As published as an opinion by Foothills Media Group, July 18, 2011.

Why We Voted to Expand the UConn Health Center

By State Rep. Linda Schofield and State Sen. Kevin Witkos

Although there has been some controversy about Gov. Malloy’s proposal to expand the UConn Health Center, we both voted to invest additional funding to transform the health center into a leading national academic and medical center.

The UConn Health Center currently includes medical and dental schools, the John Dempsey Hospital, research facilities, and various outpatient services.

The planned expansion project — Bioscience Connecticut — includes new construction and renovations at existing facilities in Farmington. This will allow UConn to increase its current bioscience research capacity, increase the number of scientists, and expand incubator facilities to encourage new business start-ups.

Jobs — around 3,000 construction jobs — will be created in the short term, but more importantly jobs will be created in the long term. Not just any jobs, but high-paying jobs in one of the few growth industries — health care. This includes not only the 683 jobs at the health center itself — faculty, nurses, doctors, researchers, etc. — but also hundreds of new private sector jobs in spin-off companies that arise from shared research and patents.

Thousands of new well-paying jobs in the Farmington Valley are good for our towns and our property values.

This project does not increase total borrowing by the state. We are just doing less bonding for other projects around the state to make room for this vital investment.

Gov. Malloy’s proposal builds on Gov. Rell’s plan, which was authorized last year. Under Rell’s proposal, the state already committed to spend $365 million to overhaul the health center complex, which was originally built in 1961.

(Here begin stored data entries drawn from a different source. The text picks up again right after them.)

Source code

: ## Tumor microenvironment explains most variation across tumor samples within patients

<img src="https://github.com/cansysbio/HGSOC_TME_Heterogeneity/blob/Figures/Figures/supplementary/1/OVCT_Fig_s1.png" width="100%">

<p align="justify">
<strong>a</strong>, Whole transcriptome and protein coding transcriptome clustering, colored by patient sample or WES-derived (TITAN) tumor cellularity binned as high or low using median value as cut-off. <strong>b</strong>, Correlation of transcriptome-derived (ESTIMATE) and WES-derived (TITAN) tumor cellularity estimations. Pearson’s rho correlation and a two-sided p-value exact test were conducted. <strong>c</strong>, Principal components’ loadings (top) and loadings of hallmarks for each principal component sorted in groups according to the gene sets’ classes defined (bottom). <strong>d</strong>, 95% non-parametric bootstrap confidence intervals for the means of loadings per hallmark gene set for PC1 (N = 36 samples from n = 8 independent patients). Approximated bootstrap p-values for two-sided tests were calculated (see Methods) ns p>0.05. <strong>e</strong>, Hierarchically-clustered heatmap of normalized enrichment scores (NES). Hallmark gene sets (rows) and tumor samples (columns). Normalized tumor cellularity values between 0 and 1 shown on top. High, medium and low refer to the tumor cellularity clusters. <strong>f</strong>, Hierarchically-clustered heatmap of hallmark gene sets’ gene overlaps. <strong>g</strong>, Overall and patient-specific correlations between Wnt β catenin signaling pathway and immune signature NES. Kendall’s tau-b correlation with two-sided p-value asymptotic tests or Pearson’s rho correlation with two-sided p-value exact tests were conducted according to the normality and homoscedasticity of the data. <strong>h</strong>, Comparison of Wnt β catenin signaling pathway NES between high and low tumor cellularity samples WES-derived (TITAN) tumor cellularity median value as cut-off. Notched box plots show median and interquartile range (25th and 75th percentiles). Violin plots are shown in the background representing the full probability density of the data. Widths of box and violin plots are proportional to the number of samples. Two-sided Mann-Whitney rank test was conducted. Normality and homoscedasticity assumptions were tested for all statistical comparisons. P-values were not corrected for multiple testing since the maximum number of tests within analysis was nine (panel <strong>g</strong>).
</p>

The new funding — $294 million — approved this year, will go towards increasing enrollment at the medical and dental schools to help assure an adequate supply of health care professionals to meet forecasted shortages, especially in primary care.

In addition, the existing medical and dental clinics will be expanded with new funding, offering increased access to affordable services for Farmington Valley residents who lack health insurance or have limited insurance benefits.

Fifty new adult inpatient beds will also be added — although that’s only a net of 10 beds, since 40 NICU beds are to be transferred to the Connecticut Children’s Medical Center in Hartford.

Last, the new funding builds our capacity for innovation:

A recent study has shown that almost all job growth in the United States is driven by start-ups.

Job creation at newer companies is more stable during recessions, according to the same study, while jobs at older businesses are extremely susceptible to economic downturns.

This means, if we want to end job stagnation in Connecticut and move the state’s economy forward, then we need to increase incubator facilities that cultivate start-up businesses. Bioscience Connecticut does just that — it provides space and support for early-stage companies, and it expands the center’s research capacity to generate more patents.

Lack of money often stands in the way of transforming good ideas or new technology into viable businesses. Bioscience Connecticut means that more lab space, equipment and other resources necessary for research and development will be right here.

More talented scientists will have the opportunity to create and grow new businesses right here in Connecticut.

Start-ups have the potential to grow into successful companies that create employment and keep a well-educated and highly-paid workforce right here in Connecticut. That is a great return on the state’s investment.

Another long-term benefit of the project is that it will generate more revenue for Connecticut (taxes and patents), and make the health center financially self-sufficient through greater reimbursement for services.

We voted yes to Bioscience Connecticut, because it’s a smart investment that will have a long-term payoff for the Farmington Valley and for the state.